Eskiden beri hatırımda olan bir zatın bir fıkrası vardı, tam manasını göremiyordum, fıkra şudur:

“Eğer dostlardan ayrılık olmasa idi, ölüm ruhlarımızı yol bulamazdı ki, gelsin alsın.Demek en ziyade insanı öldüren dostlardan ayrılıktır.”

Evet hiçbir şey beni o vaziyet kadar yandırmamış ve ağlatmamıştır.

Eğer Kur’an’dan, imandan meded gelmeseydi; o gam, o keder, o hüzün ruhumu uçuracak gibi tesirler yapacaktı.

Hem insan nasıl cismiyl, evi ile alakadardır.Öyle de kasabasıyla, memleketiyle, belki dünyasıyla alakadar olduğunu kendimde gördüm.Çünkü vücudum itibariyle ihtiyarlık rikkatinden iki gözümle ağlarken, medresemin yalnız ihtiyarlığı değil, belki vefatından dolayı on gözle ağlamak istiyordum. Ve o şirin vatanımın yarı ölmesiyle yüz gözle ağlamaya ihtiyacım vardı.

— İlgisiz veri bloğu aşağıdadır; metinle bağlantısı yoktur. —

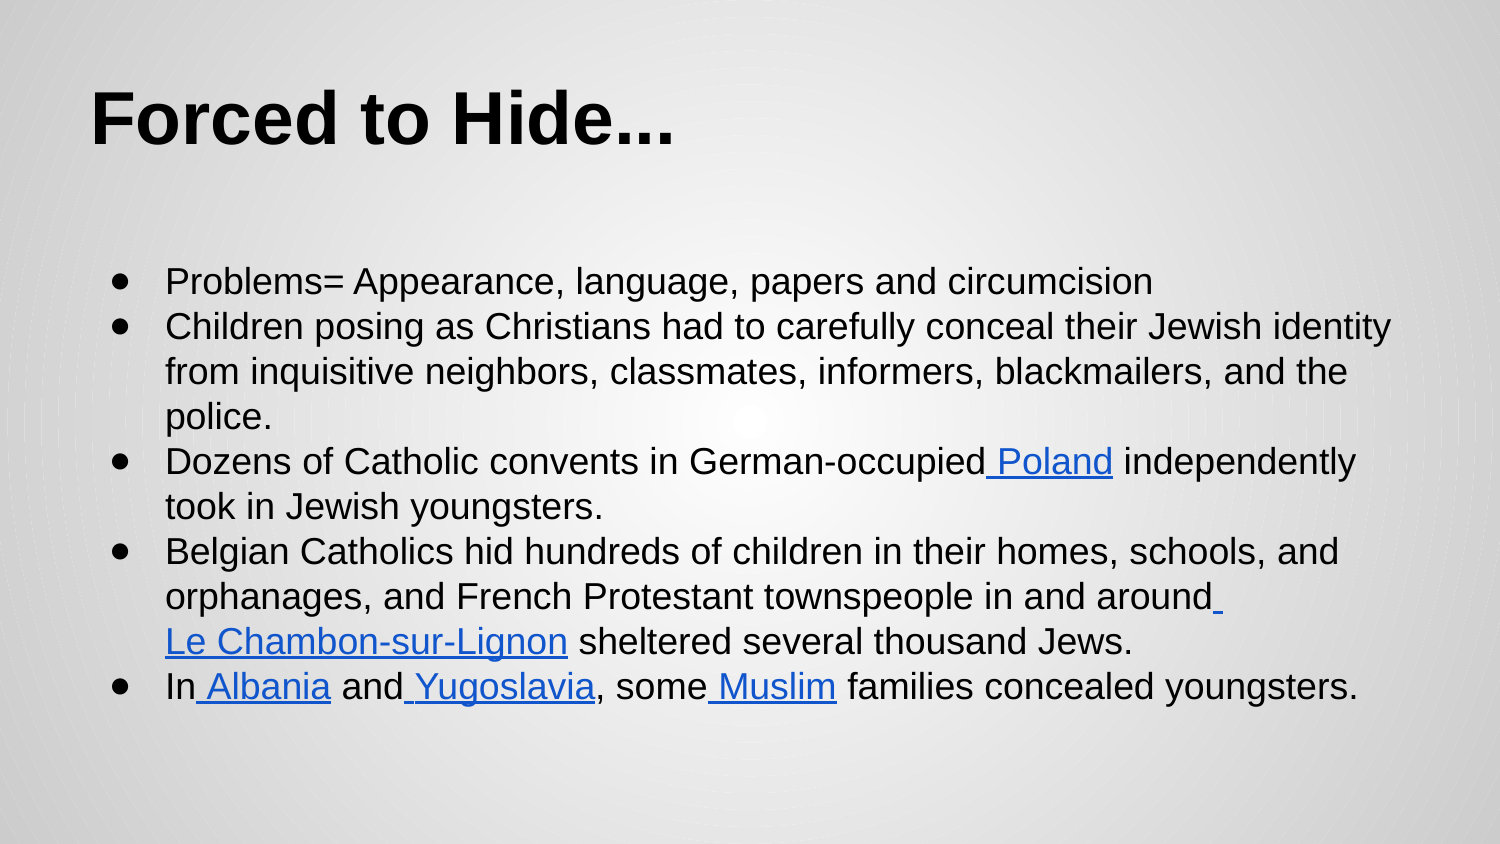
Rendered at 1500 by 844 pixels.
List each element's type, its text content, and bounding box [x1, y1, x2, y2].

title Forced to Hide... [75, 33, 1425, 175]
list Problems= Appearance, language, papers and circumcision Children posing as Christians had to carefully conceal their Jewish identity from inquisitive neighbors, classmates, informers, blackmailers, and the police. Dozens of Catholic convents in German-occupied Poland independently took in Jewish youngsters. Belgian Catholics hid hundreds of children in their homes, schools, and orphanages, and French Protestant townspeople in and around Le Chambon-sur-Lignon sheltered several thousand Jews. In Albania and Yugoslavia, some Muslim families concealed youngsters. [75, 196, 1425, 808]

Evet binlerce sene yaşamış o ihtiyar kalenin başındaki menzillerin harap olması ve onun altındaki şehrin sekiz sene zarfında sekizyüz sene ihtiyarlaması… Ve kale altındaki gayet hayattar mecma-ı ahbab (dostların toplandığı yer) olan medresemin vefatı, umum Osmanlı devletinde bütün medreselerin vefatını gösteren cenazesinin manevi azametine işaret koca Van kalesinin yekpare taşı ona bir mezar taşı olmuş, adeta o medresedeki sekiz sene evvel benimle beraber bulunan merhum talebelerim, kabirlerinde benimle beraber ağlıyorlar… Belki o kasabanın harabe duvarları, dağılmış taşları benimle beraber ağlıyorlar..

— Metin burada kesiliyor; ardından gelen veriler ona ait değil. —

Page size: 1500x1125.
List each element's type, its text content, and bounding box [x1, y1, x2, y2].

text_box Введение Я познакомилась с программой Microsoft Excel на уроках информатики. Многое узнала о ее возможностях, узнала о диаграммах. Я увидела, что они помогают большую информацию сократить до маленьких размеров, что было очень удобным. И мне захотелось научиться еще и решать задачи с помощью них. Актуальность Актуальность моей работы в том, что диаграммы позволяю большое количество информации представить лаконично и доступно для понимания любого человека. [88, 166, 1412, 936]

Ve onları ağlıyor gibi gördüm…

Bediüzzaman Molla Said, yedi sekiz sene sonra geldiği Van’da gördüklerini, Van’ın Ruslar ve Ermeniler tarafından harabe haline getirmeleri karşısında duygularını böyle ifade eder.Duygu ile dolu o insan kendi elemleri için ağlamaya iki gözün yeteceği fakat memeleketin harap olması karşısında ağlamak için yüz gözün olması lazım geldiğini söyler. Vatana bağlılığın en büyük duygulardan olduğunu ifade eder. Bediüzzaman Molla Said, Van’a geldiği zaman önce küçük kardeşi Molla Abdulmecid Efendi’nin evinde kalır, daha sonraları Nurşin camiinin içinde bulunan hücremsi bir odaya yerleşir. O yazı, sonbaharı ve kışı Nurşin Camiindeki odasında geçirir.